A Doutora e Karvanista, o Lupari que é uma versão barata do Chewbacca

O penúltimo episódio é dos mais polêmicos: descobrimos que a UNIT, desde a sua criação, esteve sendo manipulada pela Grande Serpente e a Doutora é levada à Divisão, localizada em uma bolha entre Universos – temos aqui o início oficial do Multiverso de Doctor Who. Lá ela descobre que sua chefe é Tecteun, a cientista que a adotou em Gallifrey e replicou sua capacidade de regeneração, de forma limitada, para os Senhores do Tempo. Tecteun confirma as revelações do Mestre e também que a Doutora fora uma agente da Divisão, onde atuou por sabe-se lá quantas regenerações, até se rebelar e ter a sua memória apagada. E mais, Tecteun reconhece que o Fluxo fora criado pela Divisão para destruir nosso Universo e recomeçar tudo de novo em outro.

O episódio derradeiro, que recoloca os Sontarans como força motriz, até consegue ser satisfatório, mas para isso retoma o ritmo frenético e ainda deixa algumas pontas soltas. Os vilões são derrotados porém ninguém, nem a Doutora, parece se importar com os zilhões de mortes causadas pela destruição da metade do Universo.
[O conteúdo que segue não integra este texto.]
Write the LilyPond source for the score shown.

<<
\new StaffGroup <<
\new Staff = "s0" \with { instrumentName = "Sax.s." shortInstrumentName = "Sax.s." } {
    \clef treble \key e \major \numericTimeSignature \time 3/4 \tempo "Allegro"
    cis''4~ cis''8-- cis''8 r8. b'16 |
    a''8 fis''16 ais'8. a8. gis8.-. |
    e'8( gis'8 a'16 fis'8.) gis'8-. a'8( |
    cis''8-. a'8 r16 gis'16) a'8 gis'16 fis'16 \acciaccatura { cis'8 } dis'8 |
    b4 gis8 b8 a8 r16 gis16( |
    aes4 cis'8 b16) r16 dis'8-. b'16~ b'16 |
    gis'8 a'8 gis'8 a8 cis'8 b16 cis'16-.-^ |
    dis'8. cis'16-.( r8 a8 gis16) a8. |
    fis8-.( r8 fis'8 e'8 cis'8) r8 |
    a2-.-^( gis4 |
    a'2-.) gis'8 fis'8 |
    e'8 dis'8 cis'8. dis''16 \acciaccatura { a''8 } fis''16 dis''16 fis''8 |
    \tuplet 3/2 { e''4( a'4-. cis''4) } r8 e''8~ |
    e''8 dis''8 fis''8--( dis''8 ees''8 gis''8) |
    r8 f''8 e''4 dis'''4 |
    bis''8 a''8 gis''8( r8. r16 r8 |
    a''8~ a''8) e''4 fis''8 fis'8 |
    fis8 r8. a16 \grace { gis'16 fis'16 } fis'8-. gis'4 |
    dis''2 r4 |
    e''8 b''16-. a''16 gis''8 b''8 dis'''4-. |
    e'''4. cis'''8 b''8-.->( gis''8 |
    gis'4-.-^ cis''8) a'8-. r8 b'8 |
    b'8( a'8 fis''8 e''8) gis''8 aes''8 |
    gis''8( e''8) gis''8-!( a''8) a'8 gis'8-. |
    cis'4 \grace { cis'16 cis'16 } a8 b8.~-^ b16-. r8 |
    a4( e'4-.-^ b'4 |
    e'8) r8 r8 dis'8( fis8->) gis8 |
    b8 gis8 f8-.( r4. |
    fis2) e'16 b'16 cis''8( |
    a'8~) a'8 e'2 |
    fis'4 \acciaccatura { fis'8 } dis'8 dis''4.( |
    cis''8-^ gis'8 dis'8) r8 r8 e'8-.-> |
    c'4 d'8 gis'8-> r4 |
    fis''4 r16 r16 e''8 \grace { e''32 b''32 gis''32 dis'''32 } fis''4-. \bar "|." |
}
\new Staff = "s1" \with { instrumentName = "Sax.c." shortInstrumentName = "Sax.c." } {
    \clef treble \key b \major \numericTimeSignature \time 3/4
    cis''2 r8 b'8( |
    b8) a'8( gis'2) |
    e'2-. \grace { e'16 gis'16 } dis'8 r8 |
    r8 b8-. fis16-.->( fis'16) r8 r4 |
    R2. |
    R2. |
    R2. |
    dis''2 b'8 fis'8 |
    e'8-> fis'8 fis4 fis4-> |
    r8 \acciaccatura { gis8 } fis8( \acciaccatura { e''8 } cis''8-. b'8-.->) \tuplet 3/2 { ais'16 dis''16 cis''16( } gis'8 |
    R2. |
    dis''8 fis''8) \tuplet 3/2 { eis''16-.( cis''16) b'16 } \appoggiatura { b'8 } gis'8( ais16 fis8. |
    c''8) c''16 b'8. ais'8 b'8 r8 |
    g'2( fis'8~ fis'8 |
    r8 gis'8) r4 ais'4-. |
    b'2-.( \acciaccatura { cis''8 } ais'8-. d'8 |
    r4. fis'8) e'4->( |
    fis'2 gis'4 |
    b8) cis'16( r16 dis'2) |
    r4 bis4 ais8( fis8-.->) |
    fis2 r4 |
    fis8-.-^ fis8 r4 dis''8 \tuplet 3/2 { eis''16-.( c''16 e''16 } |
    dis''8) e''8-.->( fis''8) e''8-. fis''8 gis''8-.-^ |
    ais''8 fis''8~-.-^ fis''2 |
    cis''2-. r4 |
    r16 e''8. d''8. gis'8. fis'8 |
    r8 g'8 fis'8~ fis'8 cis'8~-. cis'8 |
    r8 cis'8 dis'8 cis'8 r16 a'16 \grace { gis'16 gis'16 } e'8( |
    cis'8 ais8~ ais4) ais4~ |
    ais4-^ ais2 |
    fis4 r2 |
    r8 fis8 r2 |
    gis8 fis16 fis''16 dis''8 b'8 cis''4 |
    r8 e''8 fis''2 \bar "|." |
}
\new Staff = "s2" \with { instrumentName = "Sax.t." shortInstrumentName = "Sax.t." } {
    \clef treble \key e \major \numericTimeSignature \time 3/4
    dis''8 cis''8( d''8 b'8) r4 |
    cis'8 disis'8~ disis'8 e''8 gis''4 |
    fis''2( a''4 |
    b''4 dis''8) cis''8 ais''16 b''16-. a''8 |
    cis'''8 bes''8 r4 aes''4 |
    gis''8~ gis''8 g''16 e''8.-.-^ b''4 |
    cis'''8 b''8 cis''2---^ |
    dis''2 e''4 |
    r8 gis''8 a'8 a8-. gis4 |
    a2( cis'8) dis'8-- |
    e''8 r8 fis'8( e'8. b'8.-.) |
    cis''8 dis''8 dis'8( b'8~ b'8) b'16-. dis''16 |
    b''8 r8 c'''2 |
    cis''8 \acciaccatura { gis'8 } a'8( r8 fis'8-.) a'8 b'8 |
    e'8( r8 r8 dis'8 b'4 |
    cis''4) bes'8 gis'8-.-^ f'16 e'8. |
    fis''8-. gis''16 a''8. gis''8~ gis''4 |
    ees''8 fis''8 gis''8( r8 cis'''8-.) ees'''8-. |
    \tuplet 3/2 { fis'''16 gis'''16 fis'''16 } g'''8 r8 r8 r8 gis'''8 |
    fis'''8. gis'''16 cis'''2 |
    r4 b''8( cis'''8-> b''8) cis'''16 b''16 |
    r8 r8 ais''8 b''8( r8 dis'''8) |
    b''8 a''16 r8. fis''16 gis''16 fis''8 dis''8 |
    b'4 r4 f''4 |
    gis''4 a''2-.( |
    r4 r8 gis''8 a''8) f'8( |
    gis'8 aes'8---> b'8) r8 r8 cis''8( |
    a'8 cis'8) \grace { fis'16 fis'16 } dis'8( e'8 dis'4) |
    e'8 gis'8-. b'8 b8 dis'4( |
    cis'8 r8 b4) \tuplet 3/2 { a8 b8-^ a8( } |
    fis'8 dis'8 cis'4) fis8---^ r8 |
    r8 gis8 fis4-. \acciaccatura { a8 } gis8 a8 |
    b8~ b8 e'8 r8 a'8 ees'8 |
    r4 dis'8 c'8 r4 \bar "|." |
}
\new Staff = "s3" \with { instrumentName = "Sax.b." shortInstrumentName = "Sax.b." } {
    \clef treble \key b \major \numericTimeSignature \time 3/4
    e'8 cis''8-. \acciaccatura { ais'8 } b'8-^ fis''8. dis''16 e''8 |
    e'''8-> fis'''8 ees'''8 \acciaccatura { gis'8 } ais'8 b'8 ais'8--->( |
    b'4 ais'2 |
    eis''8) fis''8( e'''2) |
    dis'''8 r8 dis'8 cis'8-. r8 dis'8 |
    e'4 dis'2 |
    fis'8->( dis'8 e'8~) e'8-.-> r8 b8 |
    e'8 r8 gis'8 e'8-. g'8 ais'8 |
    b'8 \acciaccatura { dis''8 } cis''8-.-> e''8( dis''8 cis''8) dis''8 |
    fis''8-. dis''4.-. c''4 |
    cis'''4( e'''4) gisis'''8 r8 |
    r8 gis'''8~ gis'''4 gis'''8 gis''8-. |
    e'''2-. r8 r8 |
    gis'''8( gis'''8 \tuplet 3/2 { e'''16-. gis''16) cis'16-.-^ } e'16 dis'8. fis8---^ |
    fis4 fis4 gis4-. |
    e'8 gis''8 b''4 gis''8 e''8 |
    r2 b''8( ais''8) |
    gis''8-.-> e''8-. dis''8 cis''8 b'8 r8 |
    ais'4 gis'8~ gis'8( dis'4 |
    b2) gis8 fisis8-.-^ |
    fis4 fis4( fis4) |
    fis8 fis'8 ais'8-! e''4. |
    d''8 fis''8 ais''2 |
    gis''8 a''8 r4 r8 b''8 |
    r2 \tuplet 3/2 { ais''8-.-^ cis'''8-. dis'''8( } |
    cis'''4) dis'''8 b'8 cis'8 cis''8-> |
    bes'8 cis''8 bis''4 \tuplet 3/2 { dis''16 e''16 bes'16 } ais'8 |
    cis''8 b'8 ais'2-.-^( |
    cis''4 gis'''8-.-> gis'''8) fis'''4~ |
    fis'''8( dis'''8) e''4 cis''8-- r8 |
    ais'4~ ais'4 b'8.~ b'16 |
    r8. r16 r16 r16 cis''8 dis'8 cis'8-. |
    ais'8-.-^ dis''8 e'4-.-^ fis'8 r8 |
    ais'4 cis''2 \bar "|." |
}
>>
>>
A propósito, a solução encontrada para acabar com o Fluxo, feito de antimatéria, é risível – anulá-lo com matéria. Parece que Chibnall esqueceu que todas as galáxias, sistemas, planetas e civilizações que já haviam sido destruídos pelo Fluxo eram feitos exatamente de matéria, e isso não afetara em nada o seu avanço. Quanto à trama da Criança Atemporal, ficou dormente no coração da TARDIS junto com o relógio de bolso que contém as memórias das regenerações perdidas  da Doutora, até que ela algum dia resolva abri-lo… ou não.

Para o encerramento da fase Chibnall/Whittaker, restam agora apenas três especiais que serão exibidos em 2022 – a começar pelo de Ano Novo, “Eve of The Daleks”, já no dia 1º de janeiro. Resta saber se Russell T. Davies, que retornará ao comando a tempo de comemorar os 60 anos da série, aproveitará alguma coisa do legado de Chibnall, irá simplesmente ignorá-lo (mas mantendo-o canônico) ou se bolará algum retcon/reboot para reconquistar os fãs perdidos. Seja como for, ele e a produtora Bad Wolf terão liberdade criativa total e uma enorme responsabilidade à frente, começando pela escolha do(a) sucessor(a) de Jodie Whittaker. Uma coisa é certa: pelo menos Davies já demonstrou saber referenciar/reverenciar a mitologia da série sem precisar cancelá-la. O que, hoje em dia, é uma raridade nas franquias da TV e do cinema.